HUXTABLE: The Spectrum. Shout out the Spectrum. I can’t believe that no one mentioned the Spectrum.
TYGAPAW: Most legendary queer club that really nurtured all of the queer BIPOCs in the community, and they got shut down. It’s just impossible at this point without some silent partner of a white man’s money to fund your space. That’s why even with a space like H0LO, there’s somebody pumping mad money into it.
BUTLER: It’s ReSolute people now. Those guys own the spot, and they renovated it. The sound is way better.
HUXTABLE: It still feels off the cuff in there.
TYGAPAW: That’s why I call attention to it, because new owners usually change the whole name and vibe, but H0LO has such a deep history in DIY. We’ve lost most of them.

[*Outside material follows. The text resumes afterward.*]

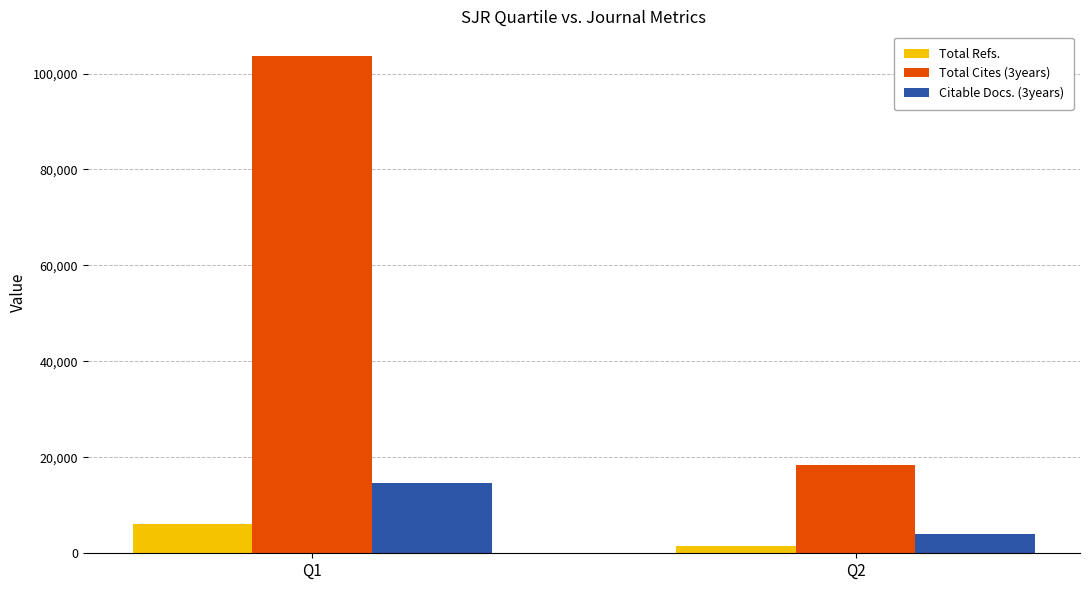

Count the Citable Docs. (3years) values in the range 3944 to 14682.

2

BUTLER: Gatekeeping is important sometimes. I was literally at Ghost Ship. 36 people died. I knew half of them. They were mentors of mine. They were contemporaries of mine, people who booked me. It had a reverberating effect throughout the entire scene.There are benefits to professionalization, but all these places are just alcohol salespeople. They all have a bottom line. If your priority fundamentally is to keep your lights on by further facilitating people’s consumption of substances that make them dissociate, then you’re automatically not creating safety for your patrons to some extent. We’re dealing with the fentanyl crisis in real time. I just had two friends die of that last week who were iconic people. There have been some significant laws that changed, like the Cabaret Law and this recent task force law so that clubs aren’t raided anymore, but we need more. Every single one of these spaces should be unionized or collectively owned. We need to move in a way that prioritizes collective power, because all that’s truly at risk is our lives. I’ve been there. I don’t want any of y’all to go through that. DJing is fun and I hope to continue to do it. I hope to, but fundamentally, I want to live. I want to be arthritic. I want to be taken care of by people.

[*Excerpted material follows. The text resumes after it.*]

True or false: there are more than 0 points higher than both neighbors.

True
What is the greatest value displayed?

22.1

HUXTABLE: Girl, you don’t want this. Trust me.
BUTLER: What I’m trying to say is that I want to see a ripe old age. I got sued twice because of Ghost Ship. I couldn’t mourn my friends for years because I had to get deposed for three hours just to prove that I wasn’t a culpable member of whatever was going on there. The only way forward is through.
TYGAPAW: Let’s see a future in New York where a club is owned by a Black queer person. That would be so fabulous. Multiple, not one.